Mais, une fois encore, la France soutient à Bruxelles ce qu’elle tarde ensuite à appliquer sur son propre territoire. À ce jour, aucune mise en œuvre effective n’a été annoncée, aucun calendrier clair n’a été fixé et aucun engagement budgétaire précis n’a été présenté. Pendant ce temps, plusieurs de nos voisins prennent des mesures puissantes pour réduire le prix de l’électricité supporté par leur industrie et protéger leur compétitivité. L'inertie des autorités françaises est d’autant plus incompréhensible que la situation énergétique se tend de nouveau sous l’effet des conséquences de la guerre au Moyen-Orient, qui accentuent les incertitudes sur les approvisionnements et aggravent encore les coûts supportés par nos industriels. Le résultat est clair : nos entreprises, et en particulier celles de ma circonscription, croulent sous le poids du carbone, de l’énergie chère et de l’inaction publique, tandis que nos concurrents, eux, sont amplement soutenus.

Quand le gouvernement entend-il transposer en droit national l’extension du mécanisme de compensation des coûts indirects du carbone au secteur de la chimie organique, et quels crédits précis compte-t-il mobiliser pour éviter que l’industrie française ne paie, une fois de plus, le prix de son retard ?

M. le président. La parole est à M. le ministre délégué.

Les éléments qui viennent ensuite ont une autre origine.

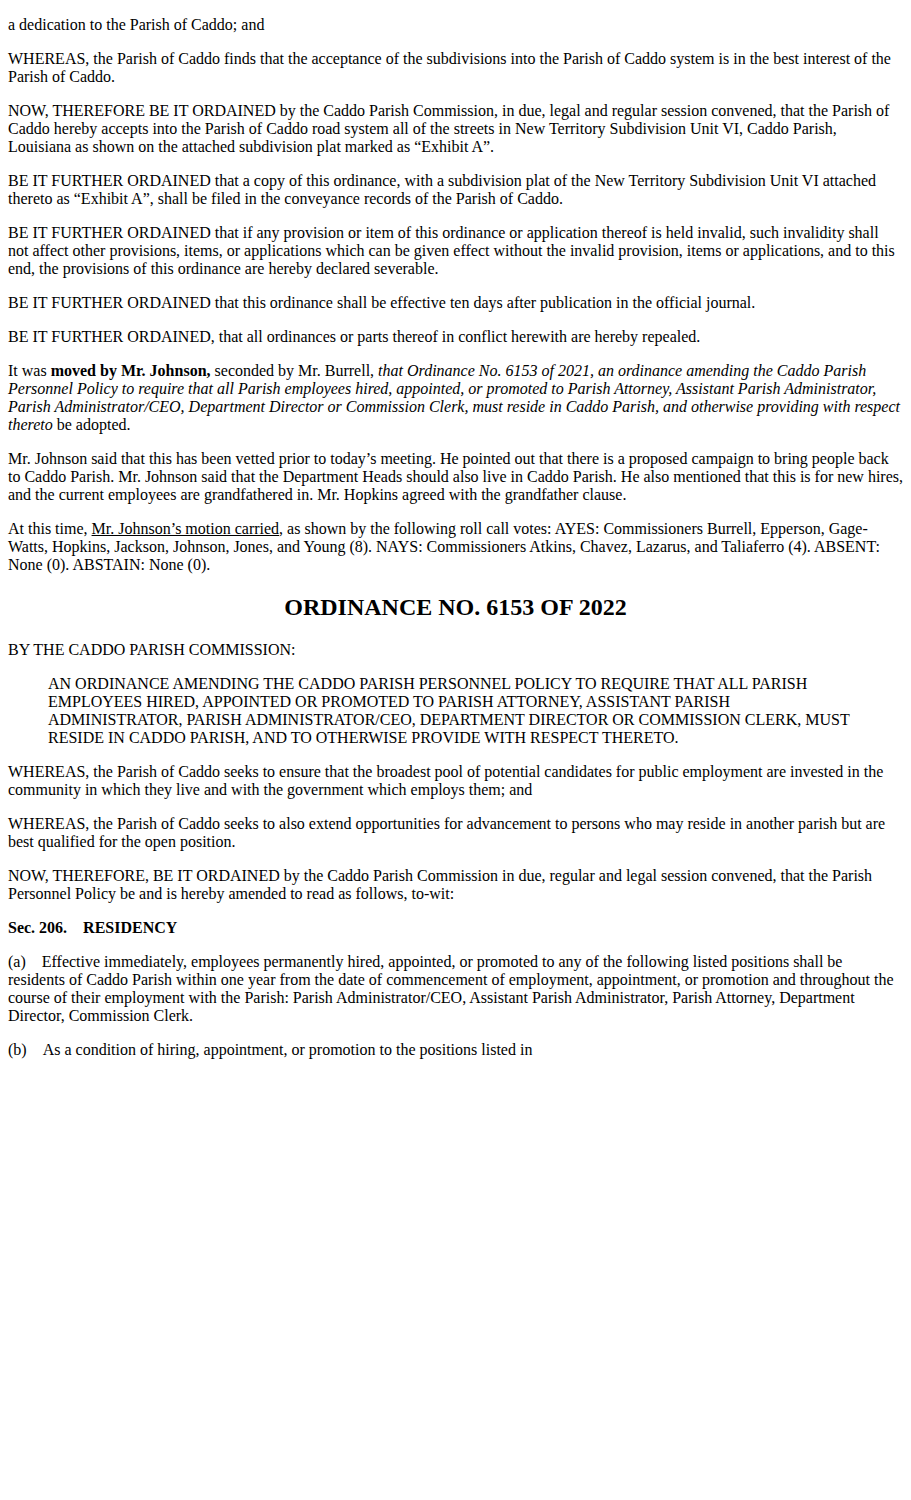a dedication to the Parish of Caddo; and
WHEREAS, the Parish of Caddo finds that the acceptance of the subdivisions into the Parish of Caddo system is in the best interest of the Parish of Caddo.
NOW, THEREFORE BE IT ORDAINED by the Caddo Parish Commission, in due, legal and regular session convened, that the Parish of Caddo hereby accepts into the Parish of Caddo road system all of the streets in New Territory Subdivision Unit VI, Caddo Parish, Louisiana as shown on the attached subdivision plat marked as “Exhibit A”.
BE IT FURTHER ORDAINED that a copy of this ordinance, with a subdivision plat of the New Territory Subdivision Unit VI attached thereto as “Exhibit A”, shall be filed in the conveyance records of the Parish of Caddo.
BE IT FURTHER ORDAINED that if any provision or item of this ordinance or application thereof is held invalid, such invalidity shall not affect other provisions, items, or applications which can be given effect without the invalid provision, items or applications, and to this end, the provisions of this ordinance are hereby declared severable.
BE IT FURTHER ORDAINED that this ordinance shall be effective ten days after publication in the official journal.
BE IT FURTHER ORDAINED, that all ordinances or parts thereof in conflict herewith are hereby repealed.
It was moved by Mr. Johnson, seconded by Mr. Burrell, that Ordinance No. 6153 of 2021, an ordinance amending the Caddo Parish Personnel Policy to require that all Parish employees hired, appointed, or promoted to Parish Attorney, Assistant Parish Administrator, Parish Administrator/CEO, Department Director or Commission Clerk, must reside in Caddo Parish, and otherwise providing with respect thereto be adopted.
Mr. Johnson said that this has been vetted prior to today’s meeting. He pointed out that there is a proposed campaign to bring people back to Caddo Parish. Mr. Johnson said that the Department Heads should also live in Caddo Parish. He also mentioned that this is for new hires, and the current employees are grandfathered in. Mr. Hopkins agreed with the grandfather clause.
At this time, Mr. Johnson’s motion carried, as shown by the following roll call votes: AYES: Commissioners Burrell, Epperson, Gage-Watts, Hopkins, Jackson, Johnson, Jones, and Young (8). NAYS: Commissioners Atkins, Chavez, Lazarus, and Taliaferro (4). ABSENT: None (0). ABSTAIN: None (0).
ORDINANCE NO. 6153 OF 2022
BY THE CADDO PARISH COMMISSION:
AN ORDINANCE AMENDING THE CADDO PARISH PERSONNEL POLICY TO REQUIRE THAT ALL PARISH EMPLOYEES HIRED, APPOINTED OR PROMOTED TO PARISH ATTORNEY, ASSISTANT PARISH ADMINISTRATOR, PARISH ADMINISTRATOR/CEO, DEPARTMENT DIRECTOR OR COMMISSION CLERK, MUST RESIDE IN CADDO PARISH, AND TO OTHERWISE PROVIDE WITH RESPECT THERETO.
WHEREAS, the Parish of Caddo seeks to ensure that the broadest pool of potential candidates for public employment are invested in the community in which they live and with the government which employs them; and
WHEREAS, the Parish of Caddo seeks to also extend opportunities for advancement to persons who may reside in another parish but are best qualified for the open position.
NOW, THEREFORE, BE IT ORDAINED by the Caddo Parish Commission in due, regular and legal session convened, that the Parish Personnel Policy be and is hereby amended to read as follows, to-wit:
Sec. 206. RESIDENCY
(a) Effective immediately, employees permanently hired, appointed, or promoted to any of the following listed positions shall be residents of Caddo Parish within one year from the date of commencement of employment, appointment, or promotion and throughout the course of their employment with the Parish: Parish Administrator/CEO, Assistant Parish Administrator, Parish Attorney, Department Director, Commission Clerk.
(b) As a condition of hiring, appointment, or promotion to the positions listed in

M. Sébastien Martin, ministre délégué. Vous m'interpellez sur le mécanisme de compensation des coûts indirects du carbone. Permettez-moi de rappeler en préalable que notre industrie bénéficie d'un prix de l'électricité parmi les moins élevés au sein de l'Union européenne. Il n'a rien à voir avec la situation en Allemagne ou en Italie, où le prix de l'électricité est 40 % plus élevé que le prix de l'électricité fournie par EDF à nos compatriotes et à nos industriels.

L'Union européenne a fait le choix de la compensation des coûts indirects du carbone afin de décarboner nos pratiques. Ce mécanisme permet, grâce à un mécanisme d'aides d'État, de soutenir une partie des coûts de l'énergie dus au carbone. Comme vous l'avez indiqué, la France a déjà obtenu de pouvoir aider certains secteurs et, depuis la fin de l'année dernière, de nouveaux secteurs sont éligibles. À la chimie organique, que vous avez mentionnée, s'ajoutent le verre, les batteries, le textile, la transformation du bois et les engrais.

La compensation des coûts indirects du carbone constitue un levier essentiel pour limiter les écarts de compétitivité avec nos voisins européens qui feraient le choix d'activer ce système de soutien à leur industrie. Sa mise en œuvre requiert toutefois une modification du code de l'énergie, ainsi qu'une inscription des crédits correspondants en loi de finances. Cette extension doit concerner l'ensemble des nouveaux secteurs éligibles. Son coût est estimé à près de 295 millions d'euros, dont 150 millions environ pour la chimie organique. Dans ces conditions, j'ai fait de ce sujet la priorité de mon action sur le projet de budget pour 2027 et je compte donc sur le soutien d'un maximum de parlementaires pour que cette mesure soit adoptée dans le projet de loi de finances pour 2027.